Normal_dotteren

Er zijn aanwijzingen dat het dotteren van alle vernauwingen in de kransslagaders tijdens een acuut hartinfarct betere resultaten geeft is dan alleen het dotteren van de afgesloten kransslagader die het infarct veroorzaakte. Dat meldt het VUmc in een persbericht.

Bij patiënten met een acuut hartinfarct die direct gedotterd worden, blijken in veertig tot zestig procent van de gevallen meerdere belangrijke vernauwingen in andere kransslagaders te zitten. Deze patiënten krijgen later vaker hartklachten en hebben een kortere levensverwachting dan patiënten zonder afwijkingen in de andere kransslagaders. Volgens de richtlijnen mogen echter alleen de andere kransslagaders gedotterd worden in de acute procedure als de patiënt in shock is.

Vaak worden deze patiënten later in de opname alsnog gedotterd, meestal na aanvullend onderzoek om eerst eventueel zuurstoftekort in het hart aan te tonen. Recent onderzoek heeft echter aangetoond dat preventief dotteren van alle vernauwingen tijdens het acute hartinfarct mogelijk een beter resultaat oplevert en dat patiënten die deze behandeling ondergaan later minder hartklachten hebben.

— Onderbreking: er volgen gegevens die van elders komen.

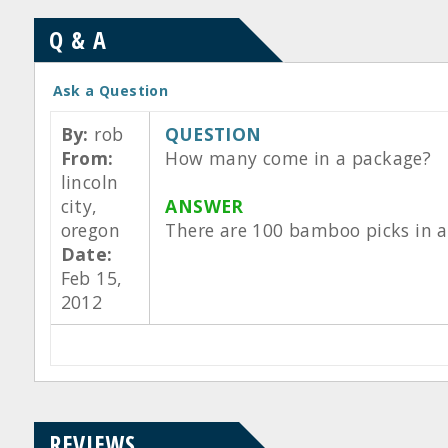
Q & A
Ask a Question
By:
rob
QUESTION
From:
How many come in a package?
lincoln
city,
ANSWER
oregon
There are 100 bamboo picks in a
Date:
Feb 15,
2012
REVIEWS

Het precieze effect van dit ‘preventief dotteren’ is het onderwerp van de MODERN-studie onder leiding van cardioloog Robin Nijveldt. Deze Europese studie wordt ondersteund door ZonMw met een beurs van 160.000 euro. Nijveldt gaat onderzoeken of het direct dotteren van alle belangrijke vernauwingen in de kransslagader beter is dan later dotteren. Aan het onderzoek zullen ongeveer twaalf medische centra in Europa en 1200 patiënten meedoen. Ook wordt gekeken of deze aanpak kan leiden tot een verlaging van de zorgkosten.